The preoccupation with floral decoration was brought right up to date with more recent examples and images of floral and garden themes in contemporary dress and accessories, like Yves St Laurent’s Haute Couture 1988 Iris and Sunflower jackets, after Van Gogh, embroidered by Lesage. Valentino’s exceptionally beautiful Spring/Summer  2013 couture collection achieves a new expression of the garden theme:  here entire parterres are scrolled out over evening dresses, and the wrought-iron arabesques of park gates appear re-imagined as evening cloaks and capes.

The exhibition asked the question ‘how did people dress to garden, or to visit gardens’? The invention of the landscape garden in 18th century England led to a new style of clothing – which, ultimately, leads to the English outdoor style of today. When the garden was open to the wider landscape, a new style of informal, tailored clothing was created. There is an even more particularly English flavour to this aspect of the show. It will be seen that what is most distinct in English fashion has developed as a consequence of enthusiasm for outdoor life in general, and gardens in particular.

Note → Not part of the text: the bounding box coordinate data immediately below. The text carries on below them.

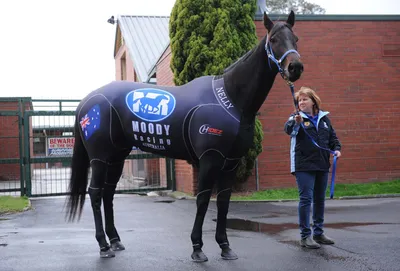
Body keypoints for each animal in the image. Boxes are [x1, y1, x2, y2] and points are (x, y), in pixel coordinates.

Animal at [65, 11, 304, 262]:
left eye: (295, 38)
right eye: (274, 39)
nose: (295, 67)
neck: (230, 98)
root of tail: (87, 101)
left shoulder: (231, 163)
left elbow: (223, 202)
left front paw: (225, 246)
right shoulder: (210, 159)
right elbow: (203, 200)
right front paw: (197, 248)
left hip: (117, 157)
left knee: (108, 193)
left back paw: (115, 240)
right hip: (99, 158)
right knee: (95, 193)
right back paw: (103, 245)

In England, we have been perfecting and adapting this look for more than two hundred and fifty years. Our exhibition traced the line from the 18th-century “redingote” through the 19C “walking suit” devised by Redfern, and the “Tailormade” of the early 20th century, through to its current manifestation in the type of careless country-house chic epitomised by beauties like Stella Tennant and photographed for fashion magazines.

Fashion & Gardens analysed the way we deck out our gardens as we do our bodies, to magnify our sense of the four seasons: our ideal dress and our ideal garden amplify the impressions of the passing months and help us to experience our lives with more intensity.

Fashion and gardens are an irresistible mix. So many designers have been inspired by gardens through the centuries and this exhibition is a fascinating illustration of how nature has influenced both how our clothes have looked and how they have been worn over the years.”